Thursday, March 7, 2013

Sunday Sensibilities- Fiesole

Sunday, after what seemed like endless rain, (not a metaphor), we saw the sun (also not a metaphor- the weather here sucks).  So, like any good Smithie, I took all of my homework and a granola bar to a bench under a tree on a hill.  The hill being Fiesole, a town whose altitude allows for a stunning view of Florence.  

I did some reading for my classes, of course, but I felt the need to write.  I hadn't written in so long- not just for this blog but for myself.  Things haven't been coming to me, and I've been tired and stressed and worried about things that shouldn't make me tired and stressed and worried.  (Story of my life).  I did all my writing just outside the church of San Francesco.  A friar walked by me with an understanding look on his face as he watched me write.  It was encouraging.  

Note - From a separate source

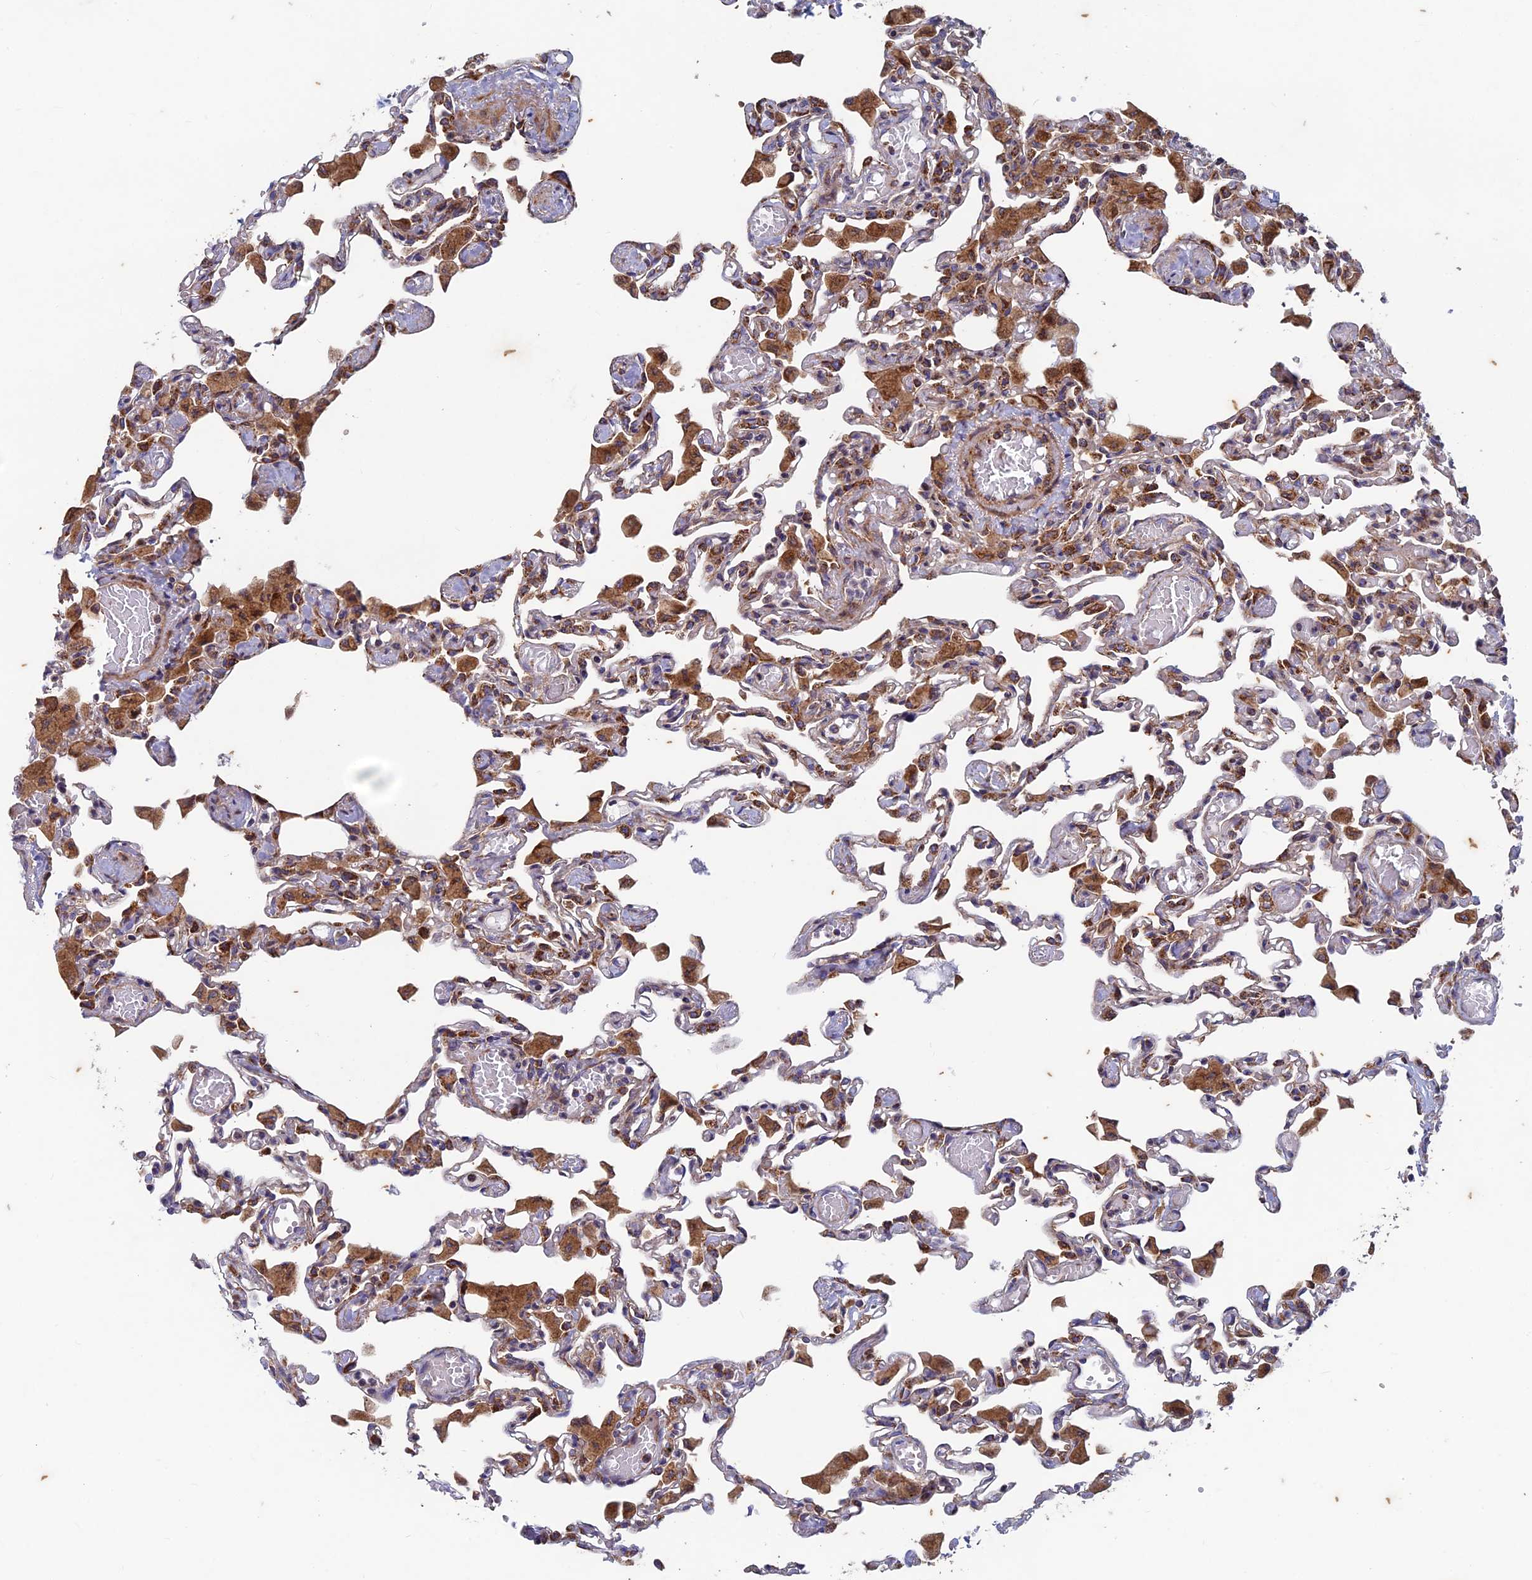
{"staining": {"intensity": "moderate", "quantity": "25%-75%", "location": "cytoplasmic/membranous"}, "tissue": "lung", "cell_type": "Alveolar cells", "image_type": "normal", "snomed": [{"axis": "morphology", "description": "Normal tissue, NOS"}, {"axis": "topography", "description": "Bronchus"}, {"axis": "topography", "description": "Lung"}], "caption": "IHC (DAB) staining of normal lung shows moderate cytoplasmic/membranous protein staining in approximately 25%-75% of alveolar cells.", "gene": "AP4S1", "patient": {"sex": "female", "age": 49}}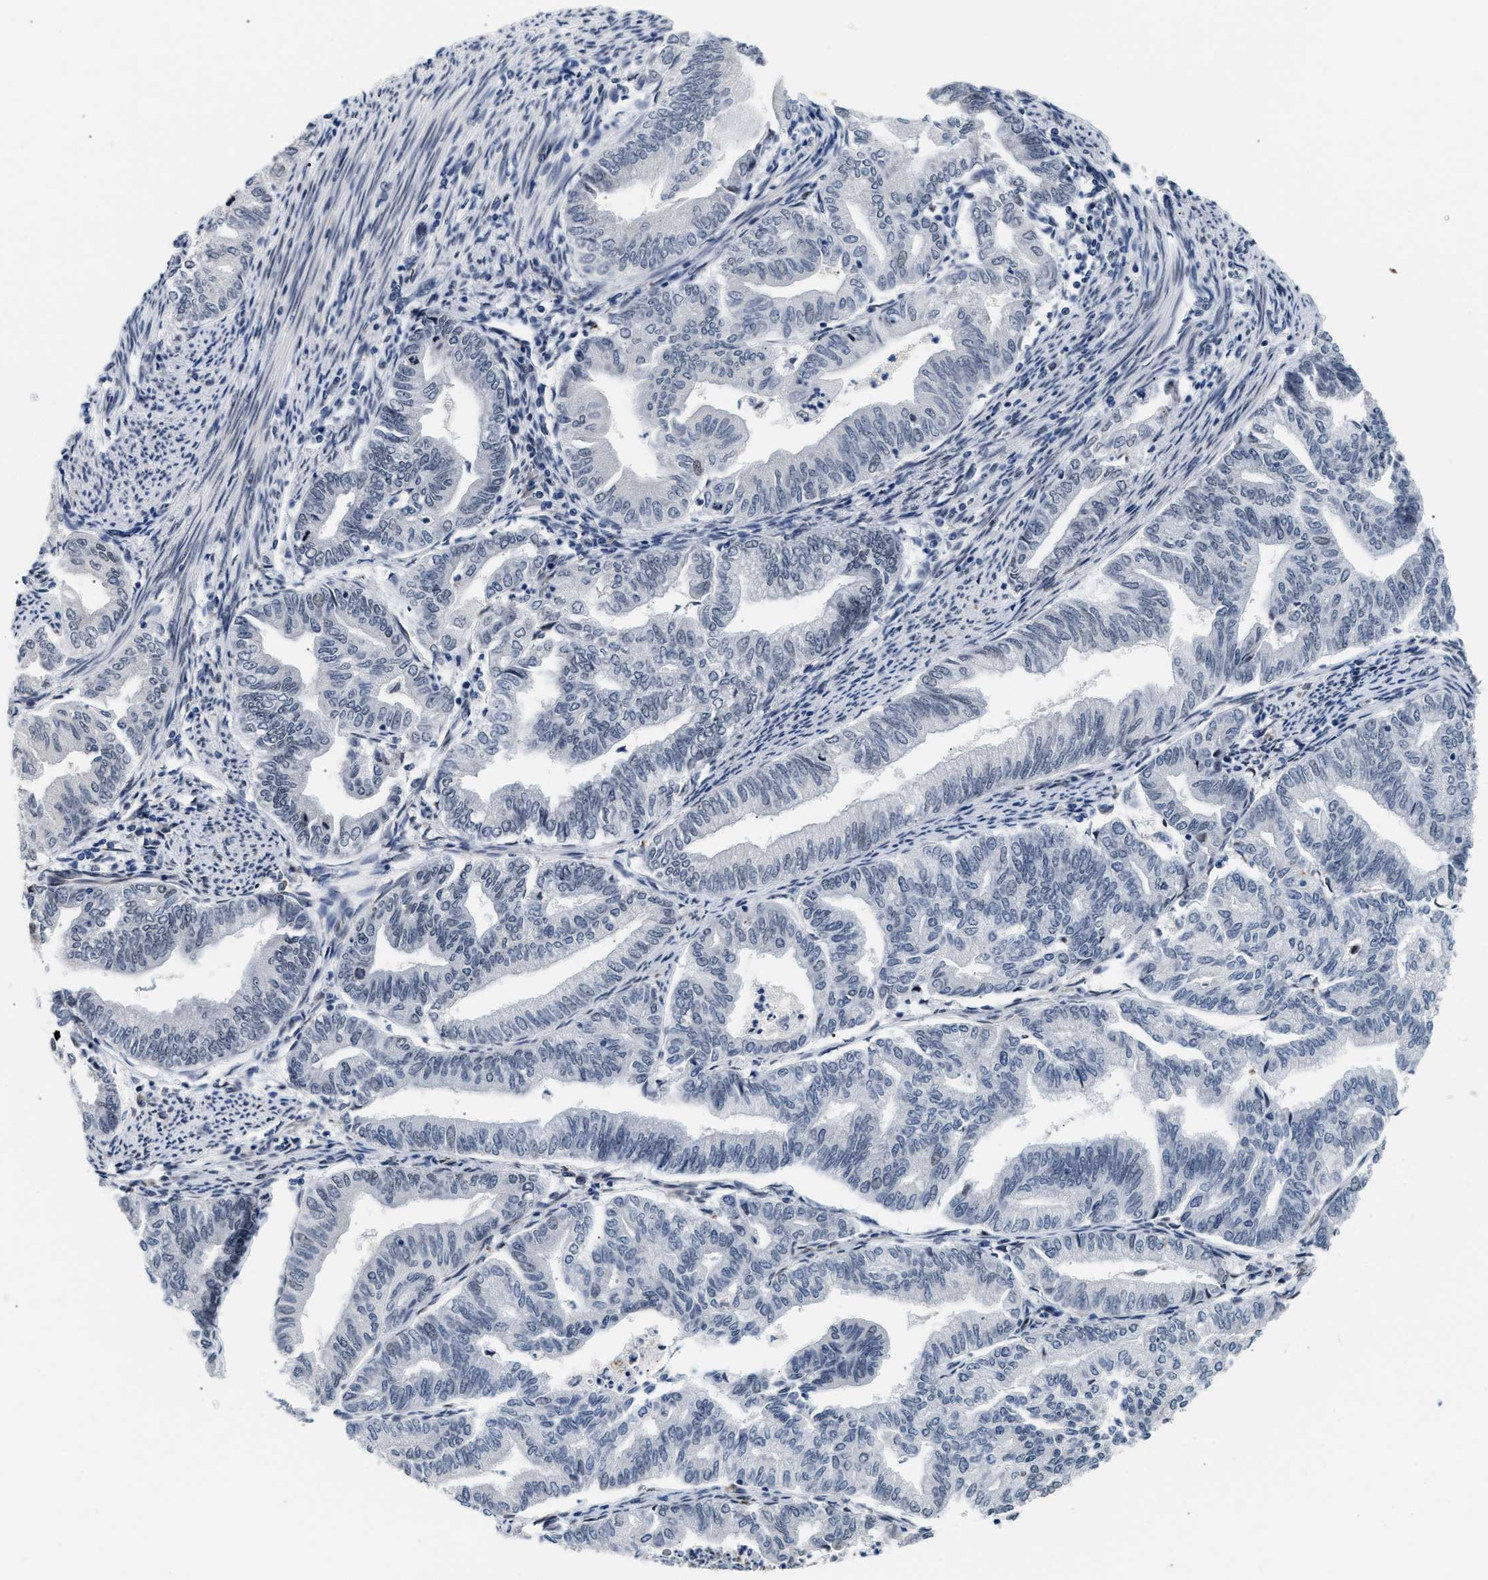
{"staining": {"intensity": "negative", "quantity": "none", "location": "none"}, "tissue": "endometrial cancer", "cell_type": "Tumor cells", "image_type": "cancer", "snomed": [{"axis": "morphology", "description": "Adenocarcinoma, NOS"}, {"axis": "topography", "description": "Endometrium"}], "caption": "Photomicrograph shows no significant protein expression in tumor cells of endometrial cancer (adenocarcinoma). Brightfield microscopy of immunohistochemistry (IHC) stained with DAB (3,3'-diaminobenzidine) (brown) and hematoxylin (blue), captured at high magnification.", "gene": "THOC1", "patient": {"sex": "female", "age": 79}}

So, as I've done in past Sunday Sensibilities posts, what comes after this is what I wrote, just as I wrote it.
    
The church was built here however many hundred years ago because it was outside the city, way up on a hill, on its own.  Most of the monasteries built at the time were built in comparable locations, because it was believed that in order to be as close to God as friars and nuns need to be, they had to escape the evils and distractions of city life.  Today, all it takes to get here is a bus ride.  I wonder what San Francesco would have to say about it.  I think he'd be really annoyed with us, honestly.  Especially with Italy.  It's a little ironic that he's the patron saint of the country.  The man took a vow of poverty and made every effort to use and have as few material possessions as possible, and he is now the patron saint of a country whose people are known for high fashion, who are obsessed with aesthetics and incredibly concerned with appearances and impressions.     

I have learned so much here.  And i don't mean in the classroom, however important and shaping that part of my experience has been and continues to be.  I am so much more in touch with myself than I've ever been before.  The benefits of taking the tiem for serious self reflection and self analysis have been immense.  I arrived confused and unsure, and now I have goals and objectives.  I am newly aware of myself.

It's sad to think how fast time has gone by here.  In some ways I still feel like I've just arrived, and in other ways I feel like an expert.  I do wish I had more time (though I am trying to stay for the summer!).  The thought of going back to Smith- a place where I spent so long studying things that weren't right for me and where I was never able to realize it- terrifies me.  I don't want to backtrack on all of the personal progress I've made.  I'm worried that I will lose myself in anxiety like I've done so many times there.  Don't get me wrong, I loved my time at Smith and the people I shared it with.  I'm grateful for it and better person because of it.  But it was, is, a love-hate relationship.  Education should not incorporate stress and anxiety at levels so high that it reduces people to tears.  Yet I've sat with a number of Smithies as they cry while looking over their to do lists and planners and assignments- and a number of Smithies have sat with  me as I did the same.  Education should not incorporate fear and worry.  How can you learn like that?  These things do nothing good for your brain, and they do serious damage to your heart.  

And I guess it's not odd that I had to come here to make this progress.  Italians in general are much more relaxed.  They don't believe in stress.  I'm still more high strung and stiff than your average 20 year old, but less so than before I arrived.  Much less so.  And letting go of some of that is what has hallowed me to make the emotional progress that I've made here.  It's allowed me to realize what I want to do, both in terms of a career and in other ways as well.  I guess I'm just growing up.  Something I've always been rather apprehensive about.